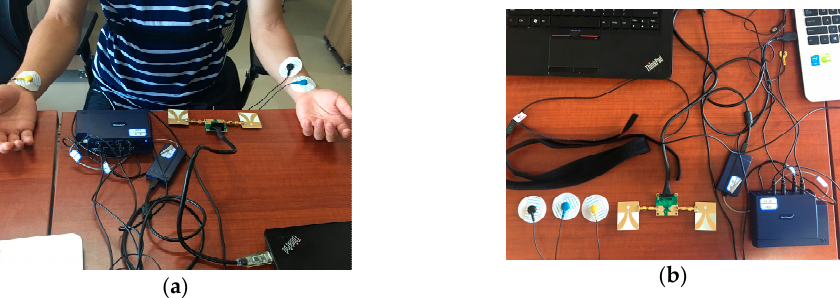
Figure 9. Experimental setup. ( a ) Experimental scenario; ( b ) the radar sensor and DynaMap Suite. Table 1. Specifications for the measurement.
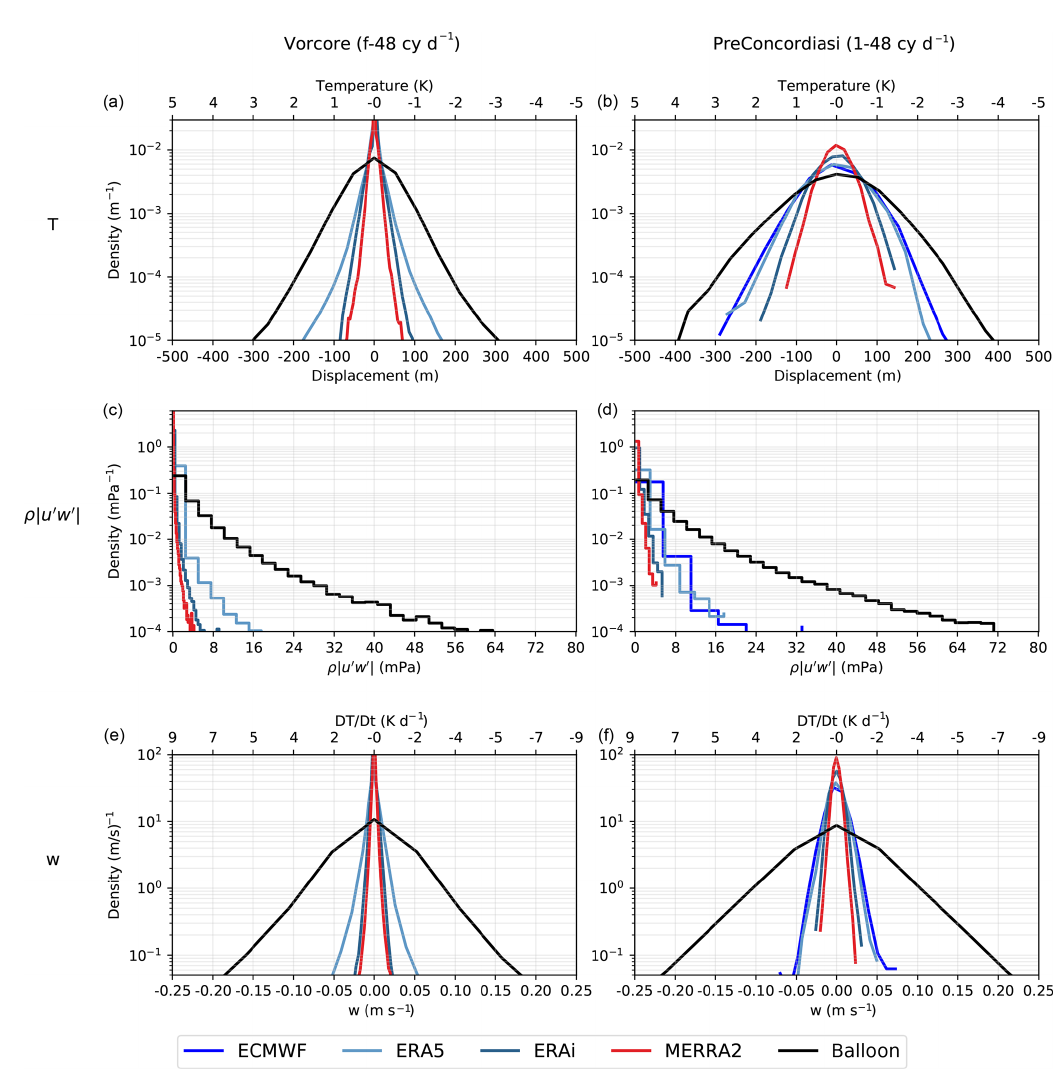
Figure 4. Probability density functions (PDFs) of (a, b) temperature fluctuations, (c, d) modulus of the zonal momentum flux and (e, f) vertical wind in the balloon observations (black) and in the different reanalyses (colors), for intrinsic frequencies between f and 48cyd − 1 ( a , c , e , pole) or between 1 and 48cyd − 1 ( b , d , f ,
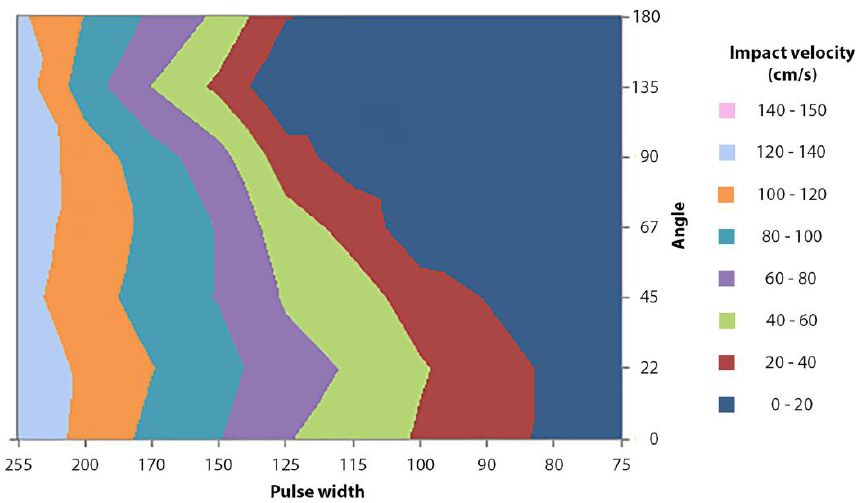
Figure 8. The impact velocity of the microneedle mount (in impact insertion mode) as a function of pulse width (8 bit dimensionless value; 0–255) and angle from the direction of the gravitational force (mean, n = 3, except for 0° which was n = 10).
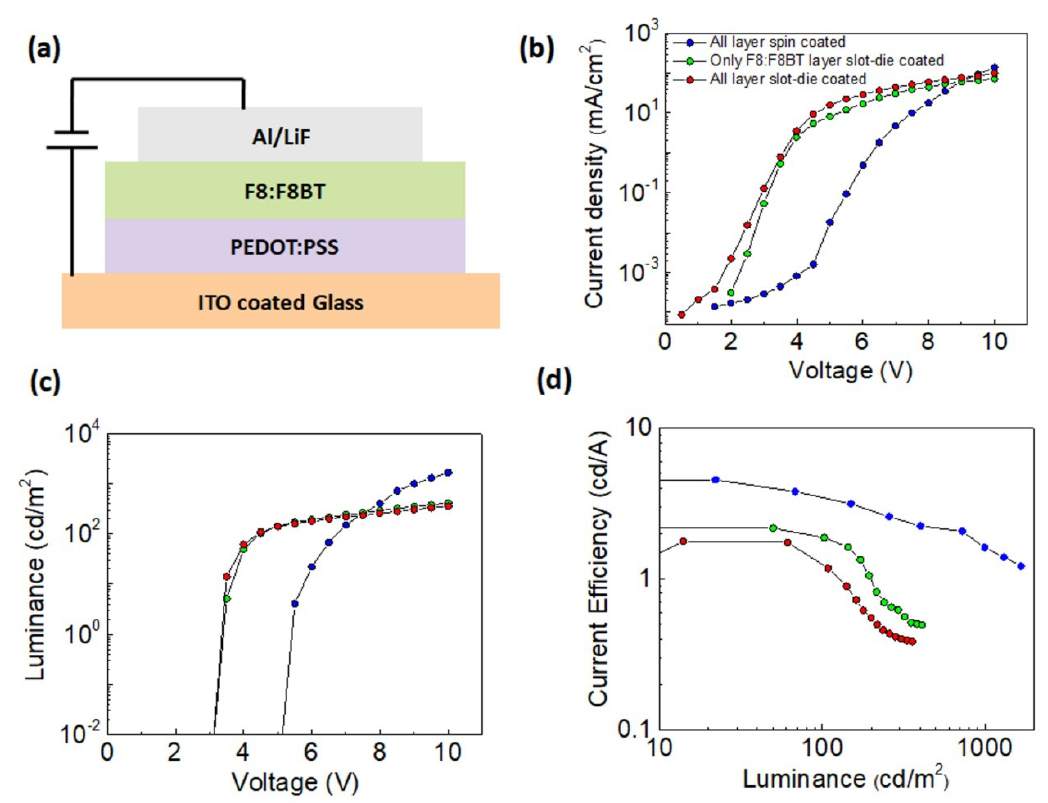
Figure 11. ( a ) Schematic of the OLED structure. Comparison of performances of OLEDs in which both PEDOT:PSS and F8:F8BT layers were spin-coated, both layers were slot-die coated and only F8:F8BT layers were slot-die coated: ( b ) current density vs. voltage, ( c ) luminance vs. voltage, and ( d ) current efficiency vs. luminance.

--

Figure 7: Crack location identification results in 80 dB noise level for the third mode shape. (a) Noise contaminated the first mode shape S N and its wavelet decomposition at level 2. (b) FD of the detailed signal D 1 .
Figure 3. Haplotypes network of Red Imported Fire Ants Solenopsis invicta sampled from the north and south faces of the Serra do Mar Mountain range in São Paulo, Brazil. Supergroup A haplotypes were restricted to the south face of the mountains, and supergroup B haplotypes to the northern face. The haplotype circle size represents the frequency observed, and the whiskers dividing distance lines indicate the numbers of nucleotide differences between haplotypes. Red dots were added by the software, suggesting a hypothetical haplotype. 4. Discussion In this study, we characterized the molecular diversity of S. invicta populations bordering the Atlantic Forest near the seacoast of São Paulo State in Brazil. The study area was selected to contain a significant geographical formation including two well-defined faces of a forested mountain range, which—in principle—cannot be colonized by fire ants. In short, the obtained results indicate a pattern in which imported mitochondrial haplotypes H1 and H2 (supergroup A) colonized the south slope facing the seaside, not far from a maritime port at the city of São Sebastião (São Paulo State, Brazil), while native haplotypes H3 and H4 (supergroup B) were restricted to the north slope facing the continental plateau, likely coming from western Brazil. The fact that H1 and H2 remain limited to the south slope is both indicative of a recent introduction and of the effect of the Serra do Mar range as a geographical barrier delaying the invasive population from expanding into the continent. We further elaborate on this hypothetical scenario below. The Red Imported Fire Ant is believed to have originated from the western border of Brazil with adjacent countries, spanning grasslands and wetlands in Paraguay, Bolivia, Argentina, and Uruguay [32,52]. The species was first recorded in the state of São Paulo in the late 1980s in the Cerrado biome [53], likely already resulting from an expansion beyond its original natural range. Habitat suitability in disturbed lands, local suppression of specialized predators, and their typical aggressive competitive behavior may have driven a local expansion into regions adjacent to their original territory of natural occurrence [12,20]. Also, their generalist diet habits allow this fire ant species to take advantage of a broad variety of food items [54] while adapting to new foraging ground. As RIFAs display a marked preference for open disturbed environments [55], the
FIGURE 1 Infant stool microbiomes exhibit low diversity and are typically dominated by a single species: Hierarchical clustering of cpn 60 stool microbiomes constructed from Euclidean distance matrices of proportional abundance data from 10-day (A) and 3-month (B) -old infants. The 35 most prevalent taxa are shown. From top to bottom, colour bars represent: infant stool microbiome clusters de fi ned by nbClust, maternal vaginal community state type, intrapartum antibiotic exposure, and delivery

---

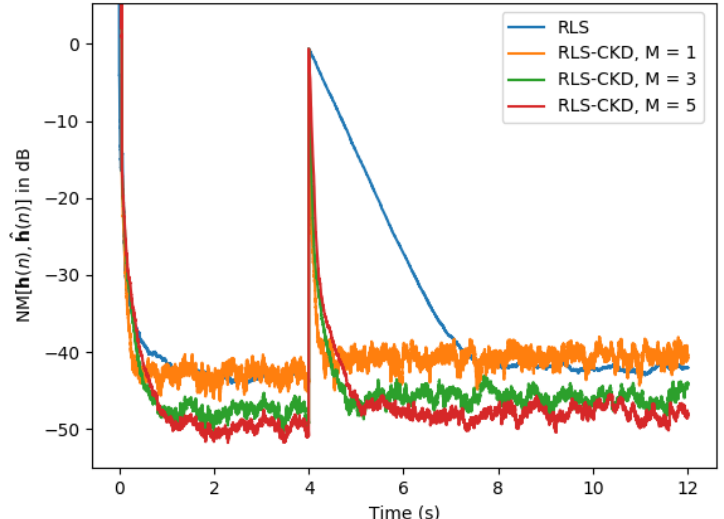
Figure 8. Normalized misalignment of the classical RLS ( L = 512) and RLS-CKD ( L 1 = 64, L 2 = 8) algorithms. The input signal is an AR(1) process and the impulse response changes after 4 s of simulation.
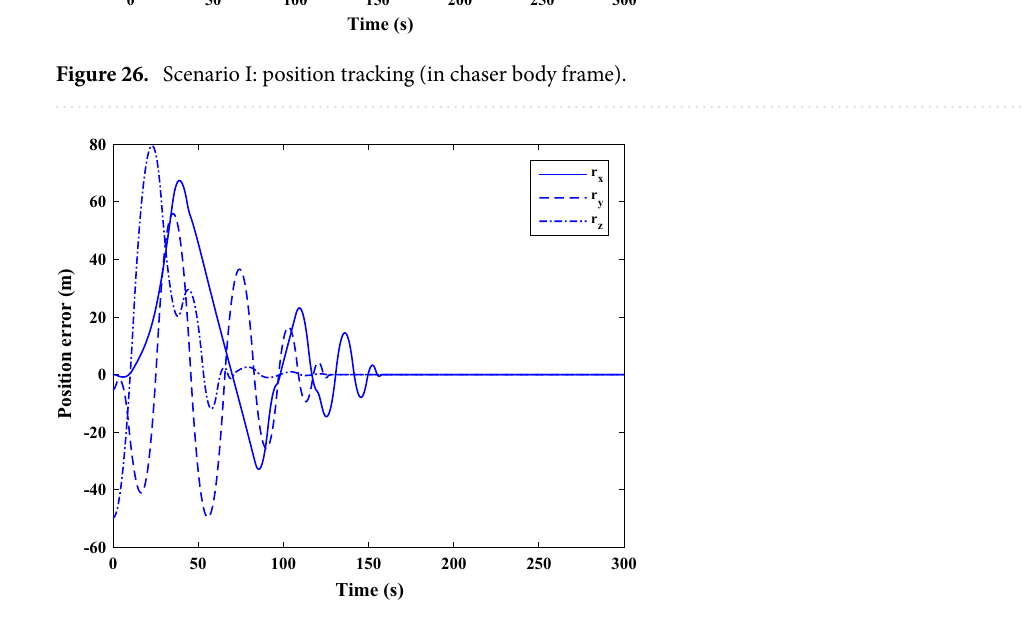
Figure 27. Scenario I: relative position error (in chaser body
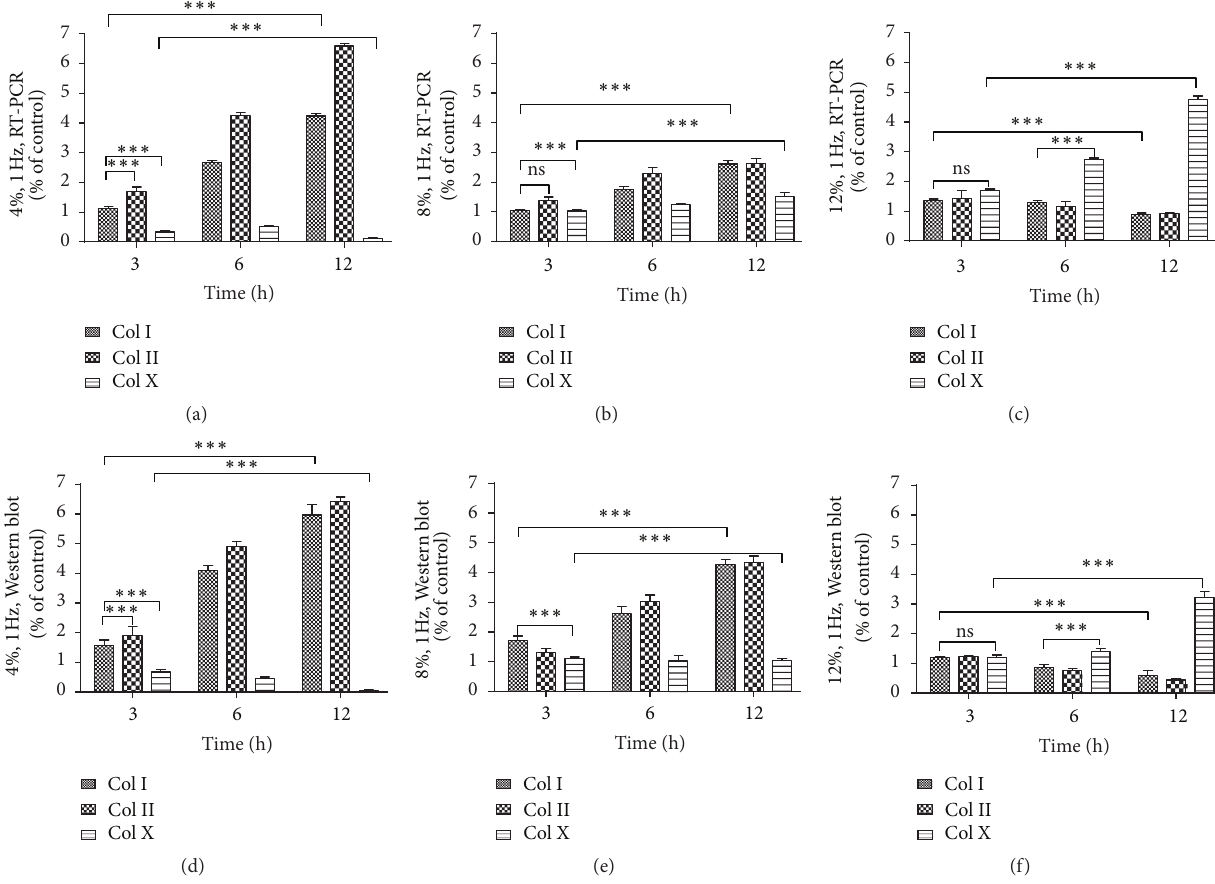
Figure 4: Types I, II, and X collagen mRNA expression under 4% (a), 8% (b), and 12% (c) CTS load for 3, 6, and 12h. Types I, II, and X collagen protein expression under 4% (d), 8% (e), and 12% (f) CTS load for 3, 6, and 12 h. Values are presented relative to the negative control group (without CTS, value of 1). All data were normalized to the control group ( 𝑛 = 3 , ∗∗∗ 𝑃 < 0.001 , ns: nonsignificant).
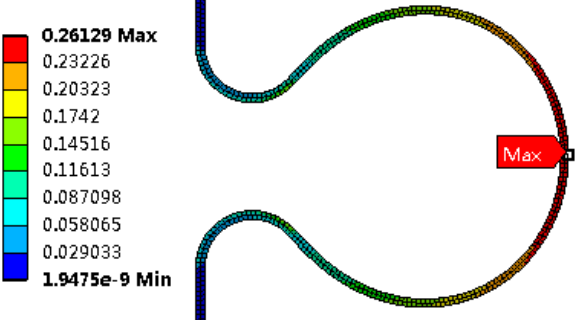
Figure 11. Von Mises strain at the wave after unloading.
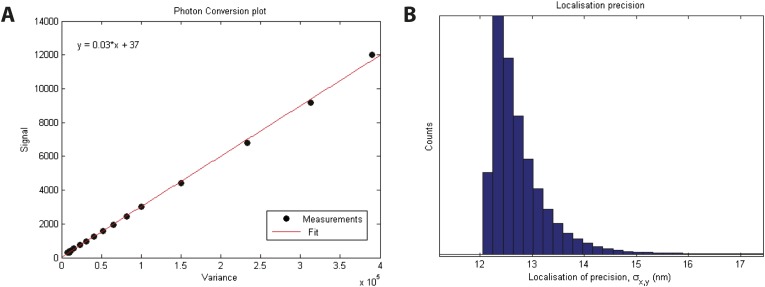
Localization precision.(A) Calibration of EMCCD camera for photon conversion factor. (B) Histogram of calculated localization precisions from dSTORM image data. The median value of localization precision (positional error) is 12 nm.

__EXERCISE INSTRUCTIONS__.
Look above for the line with "Figure 9. Experimental", then give again exactly every line from there through the line with "Figure 4. Probability", skipping the pictures.

__TASK OUTPUT__.
Figure 9. Experimental setup. ( a ) Experimental scenario; ( b ) the radar sensor and DynaMap Suite. Table 1. Specifications for the measurement.
Figure 4. Probability density functions (PDFs) of (a, b) temperature fluctuations, (c, d) modulus of the zonal momentum flux and (e, f) vertical wind in the balloon observations (black) and in the different reanalyses (colors), for intrinsic frequencies between f and 48cyd − 1 ( a , c , e , pole) or between 1 and 48cyd − 1 ( b , d , f ,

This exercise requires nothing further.